News & Analysis

Recession may Bypass India, says HUL Chief

With economic growth predicted at 6-7% over fiscal 2023 and demand remaining robust, India could well avoid the worst of the global recession

India could side-step the worst of the recessionary trends that the rest of the world, especially Europe and North America are witnessing, feels Hindustan Unilever (HUL) managing director Sanjiv Mehta. He points to the robust growth of between six to seven percent predicted by the Reserve Bank and the government as reasons for this. 

In fact, Mehta feels that such a growth rate was quite an achievement, given the headwinds India is facing from global macroeconomic cues. All credit should be given to the RBI and the central government for keeping things simple and steady in spite of the challenges that keep piling up, he says in an interaction with ET. 

 

RBI and government did well 

So long as the government and the central bank focuses on keeping inflation under check and ensuring that the economic activity stays steady, India can skirt the worst of the impact of the global recession, he says. He says at midpoint through a fiscal year, not too many economies could confidently predict a 7% growth rate, which is where India has stayed ahead. 

Close to two-thirds of CEOs in India actually do anticipate a recession over the next 12 months, says a KPMG study but this number is still much lower than the 86% of global business leaders who think the worst is yet to come. Most industry leaders in the IT business predict lower billing from global customers, which is what makes them seek out new short-term customers. 

 

HUL is witnessing low growth 

From Hindustan Unilever’s point of view, the company posted 16% growth in sales for its two top brands of detergents and toilet soaps, though this was more due to higher prices as volume growth was restricted to about 4% during the second quarter. It is quite natural for FMCG companies to be the worst affected when banks hike interest rates to suck money from the system as part of inflation control measures. 
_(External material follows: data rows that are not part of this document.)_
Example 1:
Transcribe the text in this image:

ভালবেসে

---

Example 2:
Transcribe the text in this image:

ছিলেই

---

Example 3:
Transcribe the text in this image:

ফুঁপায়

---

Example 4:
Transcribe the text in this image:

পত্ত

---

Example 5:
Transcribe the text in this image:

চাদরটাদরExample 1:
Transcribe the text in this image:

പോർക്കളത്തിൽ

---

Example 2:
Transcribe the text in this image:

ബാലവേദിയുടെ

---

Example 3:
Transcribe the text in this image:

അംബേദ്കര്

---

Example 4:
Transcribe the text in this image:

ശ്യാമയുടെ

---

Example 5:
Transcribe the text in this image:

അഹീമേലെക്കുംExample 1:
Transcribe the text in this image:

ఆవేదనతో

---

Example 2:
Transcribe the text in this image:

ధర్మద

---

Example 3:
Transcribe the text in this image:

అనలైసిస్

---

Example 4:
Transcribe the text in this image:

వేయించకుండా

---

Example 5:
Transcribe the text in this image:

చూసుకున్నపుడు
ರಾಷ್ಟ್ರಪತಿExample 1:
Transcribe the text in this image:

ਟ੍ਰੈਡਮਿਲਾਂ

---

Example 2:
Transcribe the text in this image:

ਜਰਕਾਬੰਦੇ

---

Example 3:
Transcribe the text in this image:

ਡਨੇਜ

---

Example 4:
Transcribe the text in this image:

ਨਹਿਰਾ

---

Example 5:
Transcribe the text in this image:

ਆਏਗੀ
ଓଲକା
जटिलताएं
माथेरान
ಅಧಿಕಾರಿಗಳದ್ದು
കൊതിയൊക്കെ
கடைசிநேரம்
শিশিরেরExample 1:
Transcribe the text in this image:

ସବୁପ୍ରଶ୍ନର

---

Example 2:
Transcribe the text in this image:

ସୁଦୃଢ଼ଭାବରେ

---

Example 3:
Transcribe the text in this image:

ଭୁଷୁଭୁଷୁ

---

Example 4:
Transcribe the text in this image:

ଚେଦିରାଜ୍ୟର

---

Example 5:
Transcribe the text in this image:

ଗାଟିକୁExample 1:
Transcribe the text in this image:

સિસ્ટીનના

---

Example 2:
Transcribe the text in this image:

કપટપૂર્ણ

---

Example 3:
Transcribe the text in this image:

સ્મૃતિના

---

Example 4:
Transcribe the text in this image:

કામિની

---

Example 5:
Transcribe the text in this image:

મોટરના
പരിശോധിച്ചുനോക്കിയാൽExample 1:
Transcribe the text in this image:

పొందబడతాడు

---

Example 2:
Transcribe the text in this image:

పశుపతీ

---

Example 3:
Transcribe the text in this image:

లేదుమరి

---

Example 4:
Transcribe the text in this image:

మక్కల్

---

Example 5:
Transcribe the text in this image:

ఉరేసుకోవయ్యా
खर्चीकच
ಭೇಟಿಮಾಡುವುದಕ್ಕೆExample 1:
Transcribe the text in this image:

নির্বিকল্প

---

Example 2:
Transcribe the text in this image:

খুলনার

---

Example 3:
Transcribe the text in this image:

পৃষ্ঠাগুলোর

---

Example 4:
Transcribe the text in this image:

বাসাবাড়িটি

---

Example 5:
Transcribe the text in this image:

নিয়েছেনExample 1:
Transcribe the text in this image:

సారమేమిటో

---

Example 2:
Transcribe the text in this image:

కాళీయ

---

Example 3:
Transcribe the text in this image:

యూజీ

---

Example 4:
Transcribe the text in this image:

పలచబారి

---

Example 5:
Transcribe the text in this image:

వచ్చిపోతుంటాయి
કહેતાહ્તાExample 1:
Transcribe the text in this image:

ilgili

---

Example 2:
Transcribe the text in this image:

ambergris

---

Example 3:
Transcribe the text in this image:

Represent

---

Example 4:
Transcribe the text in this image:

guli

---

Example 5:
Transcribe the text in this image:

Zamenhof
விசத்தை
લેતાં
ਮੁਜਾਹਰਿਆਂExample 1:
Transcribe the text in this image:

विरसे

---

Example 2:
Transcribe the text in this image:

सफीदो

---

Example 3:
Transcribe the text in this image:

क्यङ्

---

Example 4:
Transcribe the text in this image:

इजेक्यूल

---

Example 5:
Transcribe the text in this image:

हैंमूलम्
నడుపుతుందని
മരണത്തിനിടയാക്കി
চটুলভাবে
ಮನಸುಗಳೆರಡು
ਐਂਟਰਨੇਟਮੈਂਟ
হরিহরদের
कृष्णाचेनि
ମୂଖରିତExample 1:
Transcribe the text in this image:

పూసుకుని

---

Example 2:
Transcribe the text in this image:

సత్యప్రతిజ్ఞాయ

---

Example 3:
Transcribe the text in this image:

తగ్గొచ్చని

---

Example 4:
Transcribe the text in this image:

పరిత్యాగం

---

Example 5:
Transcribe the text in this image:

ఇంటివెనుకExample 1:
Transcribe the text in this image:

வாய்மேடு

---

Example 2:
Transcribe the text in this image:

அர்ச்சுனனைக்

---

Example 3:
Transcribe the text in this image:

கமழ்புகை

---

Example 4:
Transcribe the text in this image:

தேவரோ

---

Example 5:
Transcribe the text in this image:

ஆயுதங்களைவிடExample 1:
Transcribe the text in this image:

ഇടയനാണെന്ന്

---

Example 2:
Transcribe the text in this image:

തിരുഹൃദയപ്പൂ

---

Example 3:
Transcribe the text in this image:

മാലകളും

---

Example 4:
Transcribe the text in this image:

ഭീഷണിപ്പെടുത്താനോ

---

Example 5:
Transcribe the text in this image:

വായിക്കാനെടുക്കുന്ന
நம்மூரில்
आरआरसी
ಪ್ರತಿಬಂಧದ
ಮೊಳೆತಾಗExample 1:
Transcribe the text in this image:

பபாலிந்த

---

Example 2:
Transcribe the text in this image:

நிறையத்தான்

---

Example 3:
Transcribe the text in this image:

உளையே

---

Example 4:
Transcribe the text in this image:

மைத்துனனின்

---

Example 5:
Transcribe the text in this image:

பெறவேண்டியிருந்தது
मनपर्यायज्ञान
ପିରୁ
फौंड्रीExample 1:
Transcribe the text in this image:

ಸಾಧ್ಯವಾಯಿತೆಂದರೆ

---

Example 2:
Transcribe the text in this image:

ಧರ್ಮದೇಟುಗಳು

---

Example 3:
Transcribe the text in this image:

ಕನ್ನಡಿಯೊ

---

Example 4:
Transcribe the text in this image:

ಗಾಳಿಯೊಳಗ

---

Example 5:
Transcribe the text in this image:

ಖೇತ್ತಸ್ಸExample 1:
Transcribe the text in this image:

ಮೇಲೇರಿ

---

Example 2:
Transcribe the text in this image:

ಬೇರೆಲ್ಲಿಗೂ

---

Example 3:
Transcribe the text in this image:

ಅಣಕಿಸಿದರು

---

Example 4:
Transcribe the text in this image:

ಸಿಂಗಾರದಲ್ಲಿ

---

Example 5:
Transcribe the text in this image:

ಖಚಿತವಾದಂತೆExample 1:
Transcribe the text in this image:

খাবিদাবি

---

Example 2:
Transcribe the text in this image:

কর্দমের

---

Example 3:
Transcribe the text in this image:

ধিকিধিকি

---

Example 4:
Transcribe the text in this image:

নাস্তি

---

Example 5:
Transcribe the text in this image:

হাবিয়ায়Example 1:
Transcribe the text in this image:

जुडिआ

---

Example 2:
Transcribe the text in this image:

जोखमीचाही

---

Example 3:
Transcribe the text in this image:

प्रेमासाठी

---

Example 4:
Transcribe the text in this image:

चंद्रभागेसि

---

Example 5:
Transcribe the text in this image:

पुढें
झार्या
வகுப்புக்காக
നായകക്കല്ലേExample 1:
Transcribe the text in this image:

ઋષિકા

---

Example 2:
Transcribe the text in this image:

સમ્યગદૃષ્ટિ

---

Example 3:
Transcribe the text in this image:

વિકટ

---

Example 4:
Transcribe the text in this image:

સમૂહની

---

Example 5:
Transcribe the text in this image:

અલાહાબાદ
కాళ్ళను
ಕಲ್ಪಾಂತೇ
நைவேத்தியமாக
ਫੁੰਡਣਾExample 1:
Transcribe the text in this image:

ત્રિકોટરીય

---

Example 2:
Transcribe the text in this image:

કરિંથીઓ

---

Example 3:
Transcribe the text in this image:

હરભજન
This is what makes most FMCG companies resistant to recession where offtake remains by and large steady, given that their portfolio of offerings are mostly daily consumption products ranging from toiletries to food and everything in between. However, there’s no way these companies are recession-proof, which is why they serve as a quick barometer for economic activity. 

The HUL CEO said the company’s net inflation stood at 22% as on date and that it would be tough to predict the direction it would take over the next couple of quarters. He felt the rupee’s weakness against the dollar also was taking a toll, as well the burgeoning oil prices fuelled by the Russia-Ukraine conflict. In fact, Mehta believes the government’s smart moves around oil imports in recent months helped curtail inflationary pressures considerably. 

Readers would recall that consumer inflation (as against wholesale inflation) rose during April-May this year as companies jacked up product prices by as much as 15 to 20% or simply reduced the package sizes. These numbers rose once again in September, resulting in sales volumes declining by close to 10% in rural areas – usually a benchmark for nationwide offtake. 

HUL is expecting demand to pick up following the festive season sales as well as an expected moderation in inflationary pressures. However, the foodgrain output for the Kharif season could be a deciding factor around which this trend would play out between now and March, the official said while reiterating that the headline growth was still holding on.